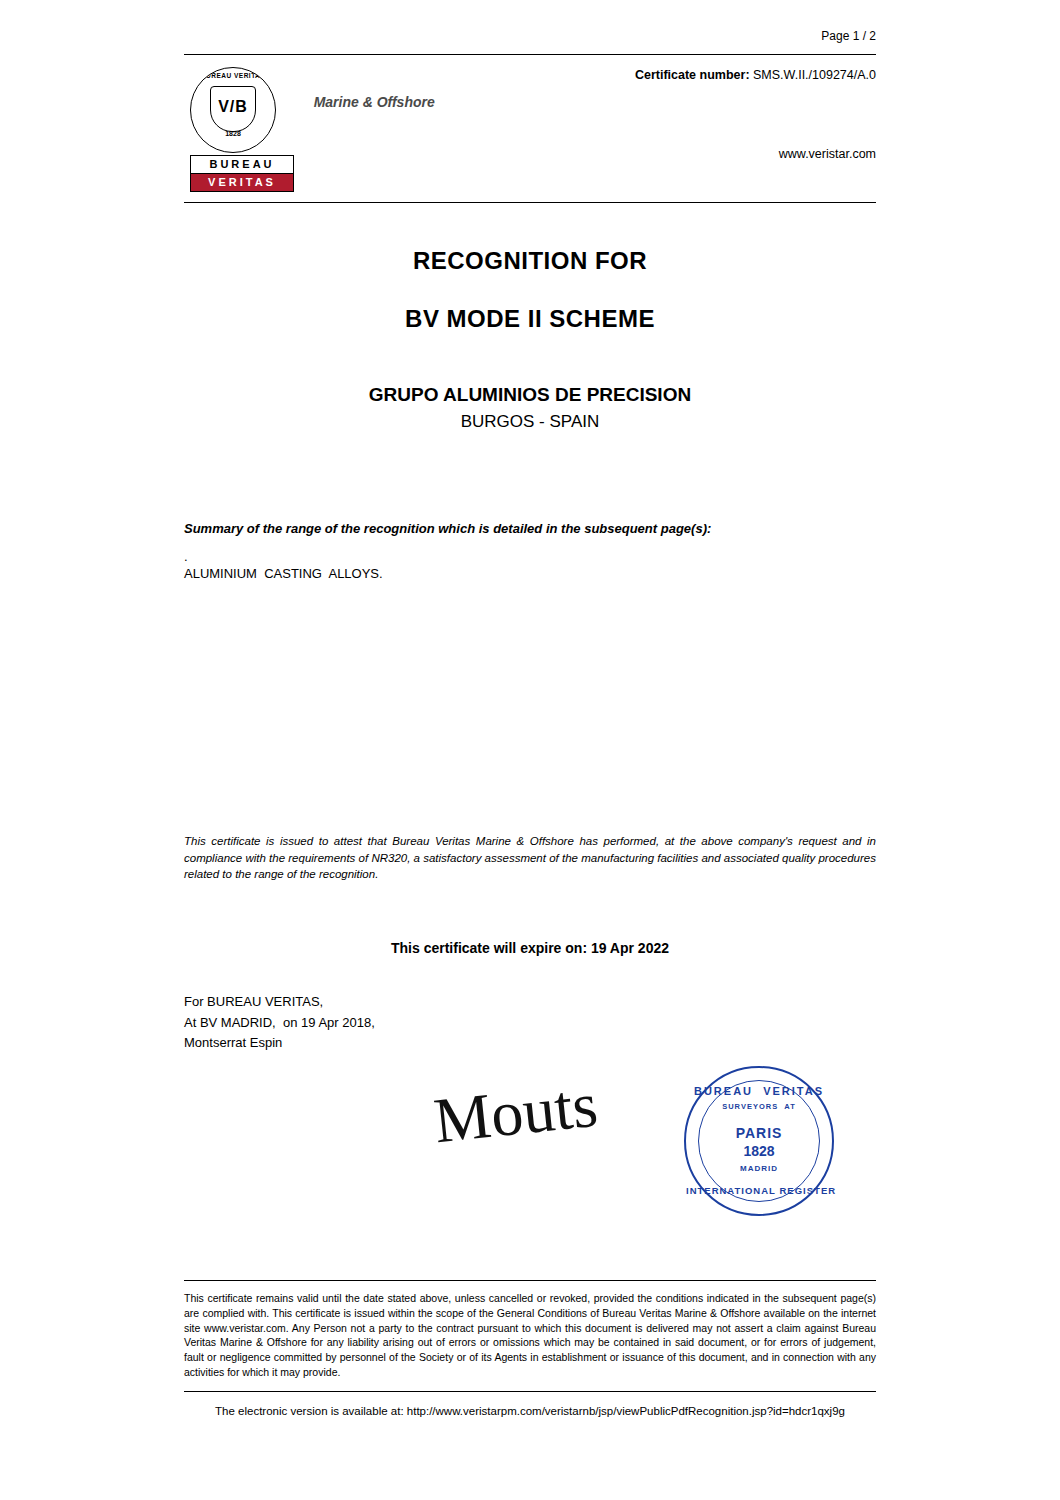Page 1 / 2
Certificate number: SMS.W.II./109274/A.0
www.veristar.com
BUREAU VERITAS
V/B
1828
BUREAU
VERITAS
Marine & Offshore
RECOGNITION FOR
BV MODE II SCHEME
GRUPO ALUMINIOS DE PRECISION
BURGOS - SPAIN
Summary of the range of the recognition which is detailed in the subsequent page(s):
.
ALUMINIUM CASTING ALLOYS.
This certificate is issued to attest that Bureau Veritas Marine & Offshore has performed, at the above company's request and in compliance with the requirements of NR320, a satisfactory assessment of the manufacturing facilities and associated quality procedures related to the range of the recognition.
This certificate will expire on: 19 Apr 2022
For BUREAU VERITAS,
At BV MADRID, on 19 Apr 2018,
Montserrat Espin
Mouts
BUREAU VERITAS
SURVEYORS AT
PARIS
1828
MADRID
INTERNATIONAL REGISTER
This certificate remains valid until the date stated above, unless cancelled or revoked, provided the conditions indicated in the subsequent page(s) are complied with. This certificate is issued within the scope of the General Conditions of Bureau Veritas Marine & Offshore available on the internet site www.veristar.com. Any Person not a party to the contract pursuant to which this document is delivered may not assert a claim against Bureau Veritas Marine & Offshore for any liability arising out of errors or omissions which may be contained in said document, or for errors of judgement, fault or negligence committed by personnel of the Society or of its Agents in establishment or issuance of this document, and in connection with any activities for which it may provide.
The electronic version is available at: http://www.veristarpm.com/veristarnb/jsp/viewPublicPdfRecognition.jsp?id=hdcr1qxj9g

◆ ◆ ◆ ◆

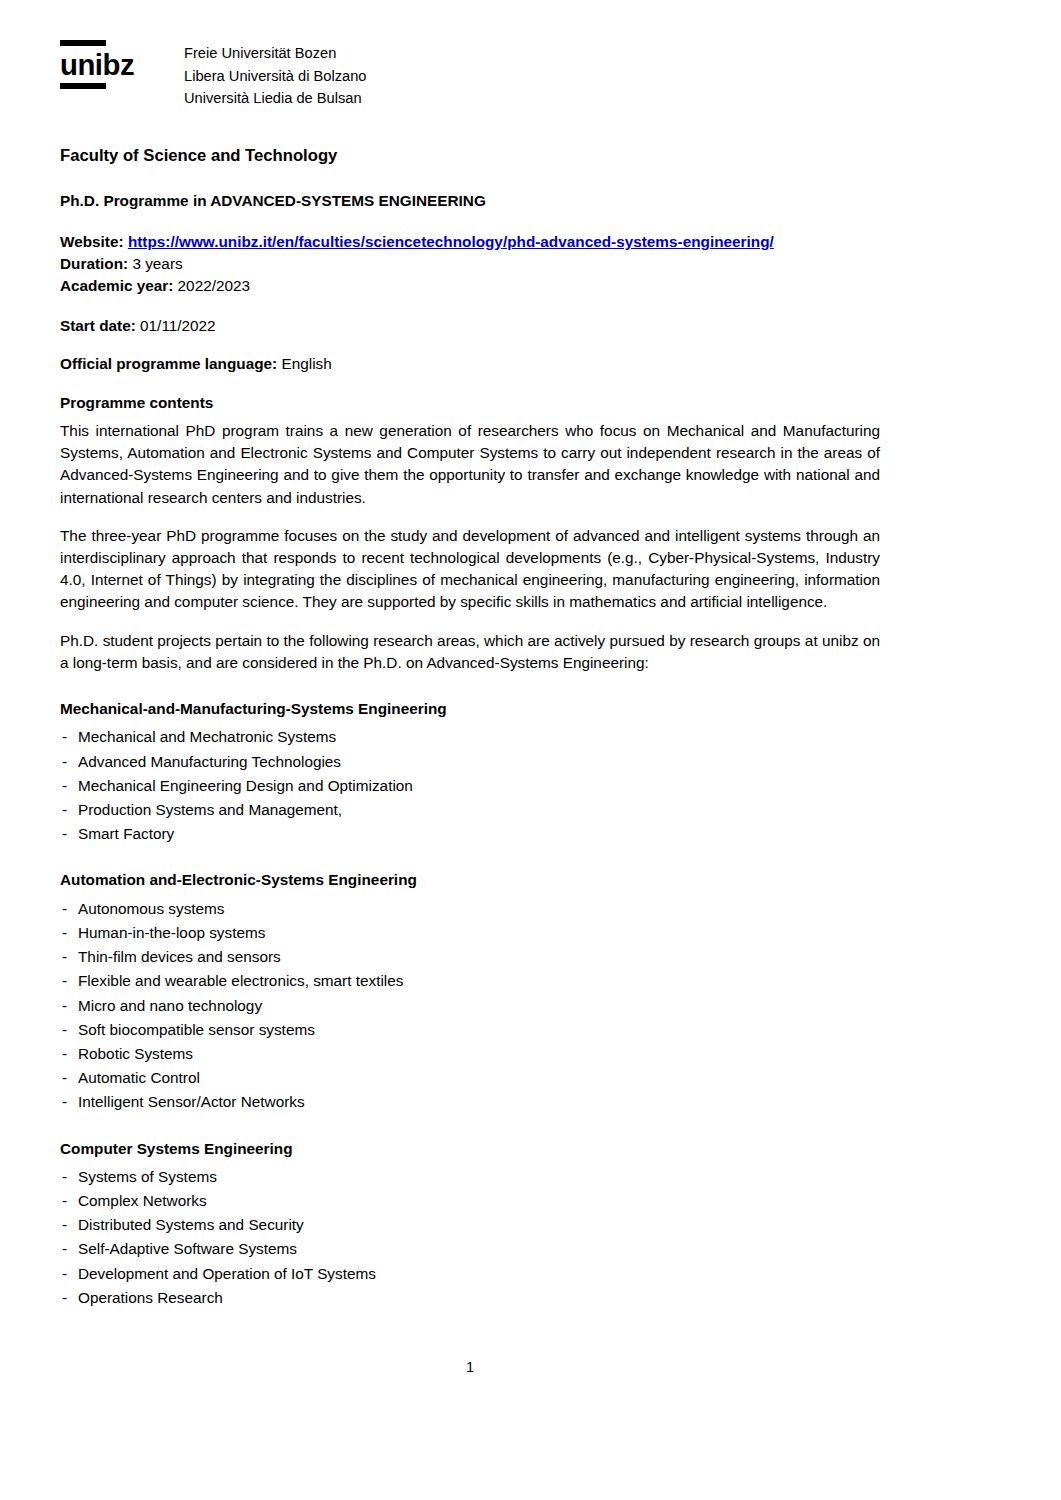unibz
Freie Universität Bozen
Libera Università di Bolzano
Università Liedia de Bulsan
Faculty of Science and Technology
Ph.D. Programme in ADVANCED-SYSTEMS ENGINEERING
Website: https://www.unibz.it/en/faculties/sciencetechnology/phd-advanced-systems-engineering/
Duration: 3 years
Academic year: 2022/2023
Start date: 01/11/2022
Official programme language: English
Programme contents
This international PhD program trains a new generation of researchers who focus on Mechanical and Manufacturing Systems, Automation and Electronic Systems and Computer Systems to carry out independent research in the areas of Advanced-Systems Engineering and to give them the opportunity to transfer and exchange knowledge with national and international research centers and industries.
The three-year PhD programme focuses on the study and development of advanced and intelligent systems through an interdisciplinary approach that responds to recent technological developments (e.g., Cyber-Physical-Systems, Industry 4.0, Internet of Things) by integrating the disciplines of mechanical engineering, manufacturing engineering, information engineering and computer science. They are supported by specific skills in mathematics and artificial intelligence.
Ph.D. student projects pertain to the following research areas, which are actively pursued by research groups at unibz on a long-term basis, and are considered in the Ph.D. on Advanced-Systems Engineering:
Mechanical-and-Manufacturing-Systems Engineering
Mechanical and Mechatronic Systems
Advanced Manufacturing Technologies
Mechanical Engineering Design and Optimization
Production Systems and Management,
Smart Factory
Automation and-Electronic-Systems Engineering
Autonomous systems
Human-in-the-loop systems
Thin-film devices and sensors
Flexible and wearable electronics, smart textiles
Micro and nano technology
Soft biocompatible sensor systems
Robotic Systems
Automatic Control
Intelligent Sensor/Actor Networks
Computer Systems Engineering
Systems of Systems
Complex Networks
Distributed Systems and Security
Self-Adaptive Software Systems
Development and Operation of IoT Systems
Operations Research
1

◆ ◆ ◆ ◆

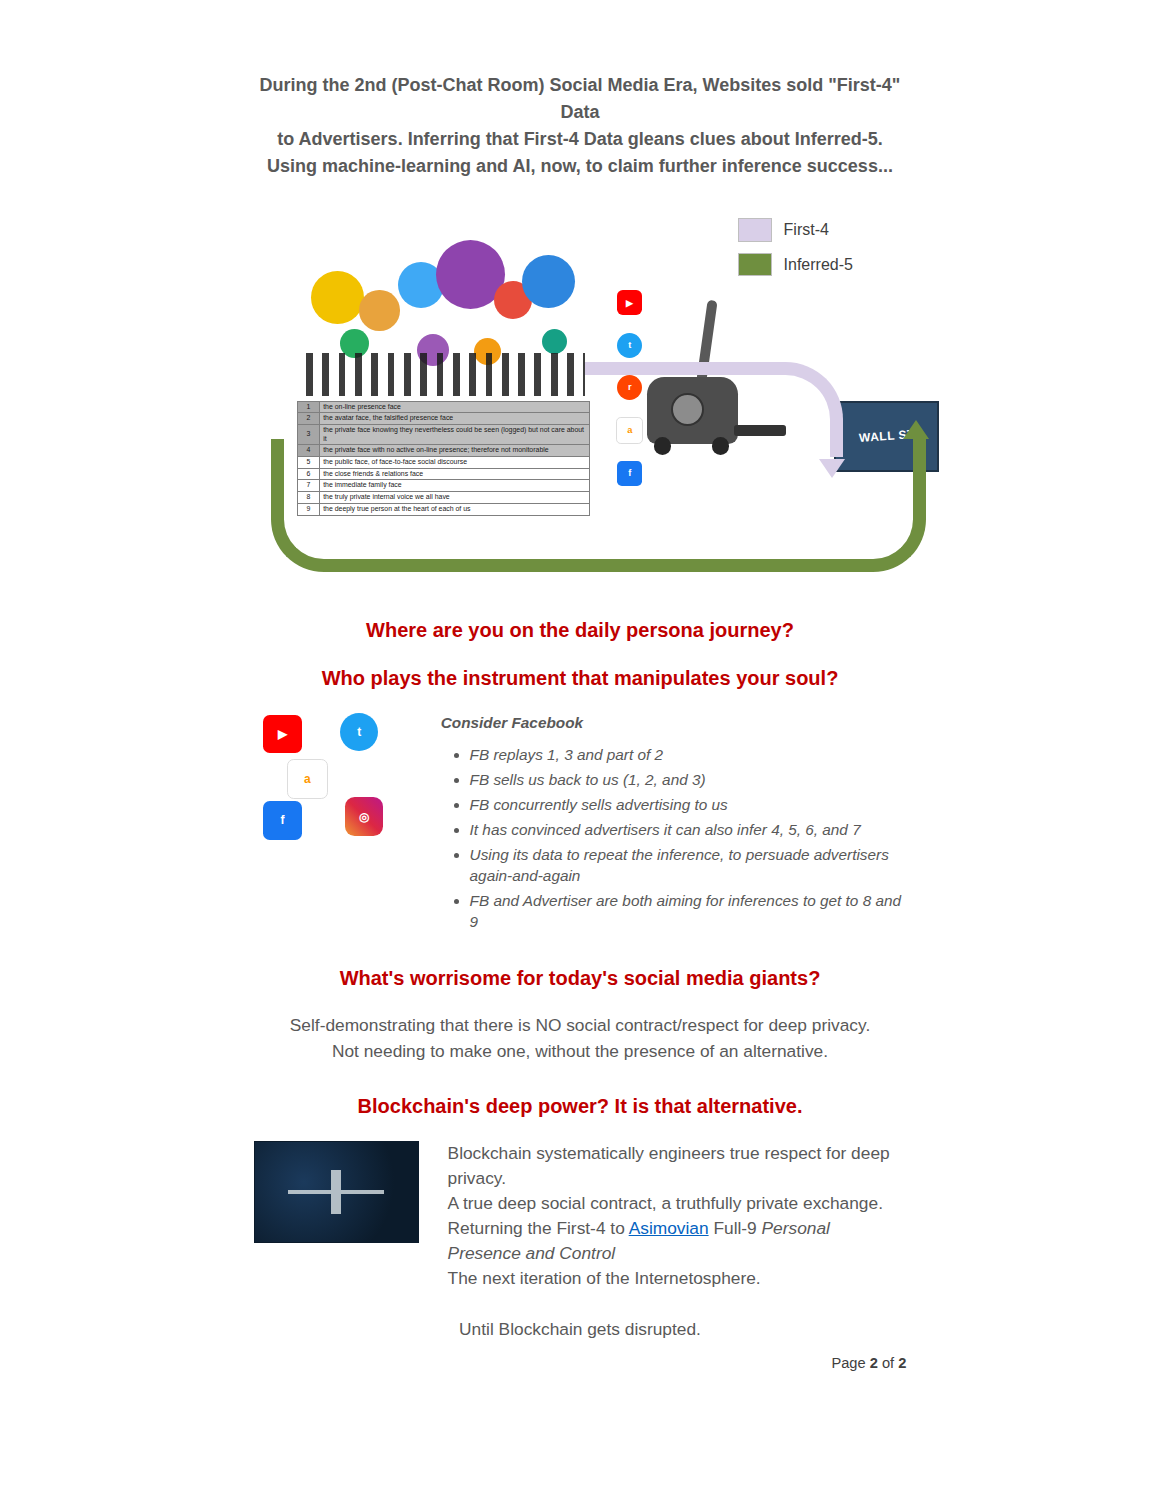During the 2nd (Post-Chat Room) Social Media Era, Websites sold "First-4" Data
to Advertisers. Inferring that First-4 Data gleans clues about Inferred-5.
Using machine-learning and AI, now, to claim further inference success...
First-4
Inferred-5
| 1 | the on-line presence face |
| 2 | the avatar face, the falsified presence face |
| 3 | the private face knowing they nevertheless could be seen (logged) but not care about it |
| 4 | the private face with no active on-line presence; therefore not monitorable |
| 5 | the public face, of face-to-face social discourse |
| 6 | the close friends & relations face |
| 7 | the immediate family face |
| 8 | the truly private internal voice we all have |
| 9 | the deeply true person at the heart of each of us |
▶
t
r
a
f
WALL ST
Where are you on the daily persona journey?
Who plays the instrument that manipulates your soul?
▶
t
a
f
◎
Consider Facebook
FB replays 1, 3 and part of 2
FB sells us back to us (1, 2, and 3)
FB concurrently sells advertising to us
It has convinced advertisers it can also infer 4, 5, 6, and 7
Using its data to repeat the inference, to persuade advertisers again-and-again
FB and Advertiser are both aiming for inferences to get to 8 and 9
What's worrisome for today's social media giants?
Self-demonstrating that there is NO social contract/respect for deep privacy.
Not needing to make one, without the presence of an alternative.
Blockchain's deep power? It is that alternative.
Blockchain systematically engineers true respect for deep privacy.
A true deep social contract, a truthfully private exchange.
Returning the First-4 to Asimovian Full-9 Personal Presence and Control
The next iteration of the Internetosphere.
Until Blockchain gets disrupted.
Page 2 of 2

◆ ◆ ◆ ◆

Prompt: If a line in the data above holds the string "true", report that line.

Answer for this exercise:
| 9 | the deeply true person at the heart of each of us |
Blockchain systematically engineers true respect for deep privacy.
A true deep social contract, a truthfully private exchange.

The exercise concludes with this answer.